━━━━━ Texte présenté ━━━━━

"Si au milieu du gué tu as un doute, sors ta boussole et trace ta propre route" Proverbe citrouillen
Nous voici à Tsertserleg, la capitale de l'Aimag (région) de l'Arkhangai, 430 kms à l'Ouest de Oulan Bator. Bien décidés à rencontrer les mongols plutôt que leurs agences de voyage, nous partons à pied pour Ikh Tamir, à 22 kms de là.
A nous les montagnes ! A nous les grands espaces, vides de touristes "parqués" dans des camps impersonnels, pales copies des habitations traditionnelles, si loin de "l’Âme Mongole". Peut-être aurons nous la chance d'être invités sur le chemin dans une ger pour y boire le thé ? Et peut être plus, qui sait ? Il faut parfois provoquer le destin, les rencontres.
En marche pour Ikh Tamir Après 3 heures de marche et le passage d'un petit col, nous débouchons dans une large vallée d'où nous pouvons déjà apercevoir au loin Ikh Tamir. Des gers sont disséminées, toujours espacées de quelques kms, des troupeaux de yacks et de chevaux en liberté paissent paisiblement. Une voiture s'arrête et nous propose de nous emmener au village. Préférant y arriver à pied, nous refusons poliment.
Finalement, avant d'arriver à Ikh Tamir, nous décidons de tenter notre chance dans une ger au bord de la rivière. Une petite fille nous a repérés, elle va directement chercher son ballon, trop heureuse d'avoir trouvé deux nouveaux compagnons de jeu. Le père de famille arrive à notre rencontre, souriant, il nous invite à entrer pour boire le thé. Personne ne parle anglais ici, alors la communication est assez sommaire. Chacun se regarde, s'observe, se sourit... Un autre homme arrive, puis un autre, la ger se remplit peu à peu de curieux voulant voir les étrangers. L'un d'eux bredouille trois mots d'anglais, la conversation s'engage.
"Où voulez-vous aller ?" nous fait-il comprendre. Nous sortons la carte et pointons Tariat et le Lac Tsagaan Nuur, à 180 kms à l’Ouest. "Vous voulez des chevaux ?" L'éventualité de rejoindre le lac à cheval nous avait déjà traversé l'esprit, l'occasion est trop belle, nous acquiesçons. Mais nous avons besoin d'un guide aussi ! Et un cheval pour nos deux sacs à dos. Pas de problème, nous partirons dans 2 jours avec 2 de nos ôtes et 5 chevaux pour 7 jours de rando, le tout pour 200 dollars, soit un voyage peu cher pour nous et une sacrée rentrée d'argent pour nos 2 fermiers s'improvisant, sûrement pour la première fois, guides pour voyageurs en mal d'authenticité.

━━━━━

* **Consigne**:
Relevez tous les noms propres de lieux (villes, villages, régions, lacs) qui figurent dans le récit de voyage en Mongolie.

━━━━━ Données fournies ━━━━━

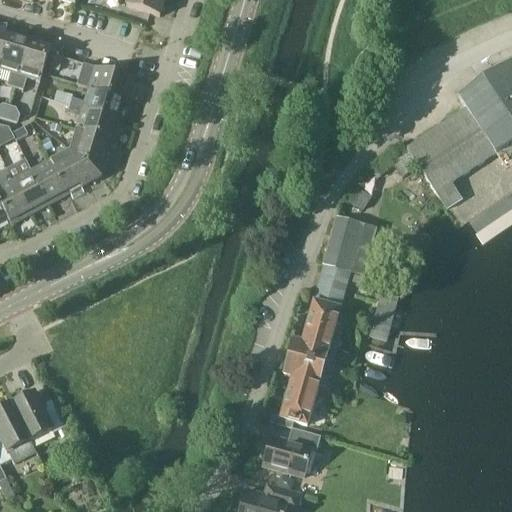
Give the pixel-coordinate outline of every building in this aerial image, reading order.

━━━━━
━━━━━ Données fournies ━━━━━

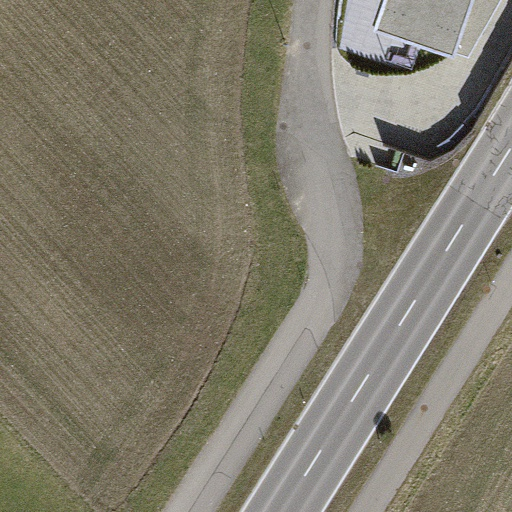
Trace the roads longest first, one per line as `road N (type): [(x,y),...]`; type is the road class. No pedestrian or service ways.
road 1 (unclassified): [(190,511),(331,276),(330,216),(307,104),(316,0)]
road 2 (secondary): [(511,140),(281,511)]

━━━━━

* **Réponse rédigée**:
- Tsertserleg
- Arkhangai
- Oulan Bator
- Ikh Tamir
- Tariat
- Lac Tsagaan Nuur